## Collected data
--- START ---
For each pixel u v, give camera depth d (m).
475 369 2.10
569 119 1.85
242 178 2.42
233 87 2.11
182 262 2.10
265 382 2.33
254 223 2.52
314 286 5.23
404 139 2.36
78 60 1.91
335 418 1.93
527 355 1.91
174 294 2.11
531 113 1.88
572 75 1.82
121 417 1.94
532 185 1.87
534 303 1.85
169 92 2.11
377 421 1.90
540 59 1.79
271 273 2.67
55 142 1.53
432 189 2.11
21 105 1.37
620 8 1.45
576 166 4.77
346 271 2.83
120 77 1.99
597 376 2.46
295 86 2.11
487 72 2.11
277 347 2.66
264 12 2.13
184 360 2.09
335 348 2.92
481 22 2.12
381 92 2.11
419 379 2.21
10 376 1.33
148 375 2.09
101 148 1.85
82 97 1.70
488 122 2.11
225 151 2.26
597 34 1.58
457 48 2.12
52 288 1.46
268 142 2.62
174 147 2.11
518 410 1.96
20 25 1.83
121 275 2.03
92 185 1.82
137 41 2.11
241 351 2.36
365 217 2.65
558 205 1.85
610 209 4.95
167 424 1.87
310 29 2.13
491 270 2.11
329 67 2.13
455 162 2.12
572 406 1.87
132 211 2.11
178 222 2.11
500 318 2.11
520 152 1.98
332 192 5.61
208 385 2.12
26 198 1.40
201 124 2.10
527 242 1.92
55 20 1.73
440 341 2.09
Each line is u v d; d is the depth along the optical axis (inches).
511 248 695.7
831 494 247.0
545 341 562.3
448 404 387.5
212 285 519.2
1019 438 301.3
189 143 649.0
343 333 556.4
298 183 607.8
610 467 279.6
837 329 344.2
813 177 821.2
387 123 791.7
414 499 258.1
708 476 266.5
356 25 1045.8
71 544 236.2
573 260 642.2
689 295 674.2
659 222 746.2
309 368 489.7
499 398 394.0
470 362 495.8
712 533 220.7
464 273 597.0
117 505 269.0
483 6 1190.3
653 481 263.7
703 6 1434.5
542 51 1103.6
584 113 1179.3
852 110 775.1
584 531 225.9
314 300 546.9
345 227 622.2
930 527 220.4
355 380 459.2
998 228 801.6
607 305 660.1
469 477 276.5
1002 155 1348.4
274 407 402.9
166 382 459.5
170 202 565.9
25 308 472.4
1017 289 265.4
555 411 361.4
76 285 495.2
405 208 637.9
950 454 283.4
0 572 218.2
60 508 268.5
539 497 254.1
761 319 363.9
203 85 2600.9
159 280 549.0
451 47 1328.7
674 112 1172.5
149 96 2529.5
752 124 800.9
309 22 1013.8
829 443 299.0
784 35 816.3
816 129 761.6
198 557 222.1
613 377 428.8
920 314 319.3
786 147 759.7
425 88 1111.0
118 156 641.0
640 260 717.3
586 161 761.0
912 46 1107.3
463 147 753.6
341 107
--- END ---
Please copy every line in the entries where "depth" appears.

## TASK SOLUTION
For each pixel u v, give camera depth d (m).
Each line is u v d; d is the depth along the optical axis (inches).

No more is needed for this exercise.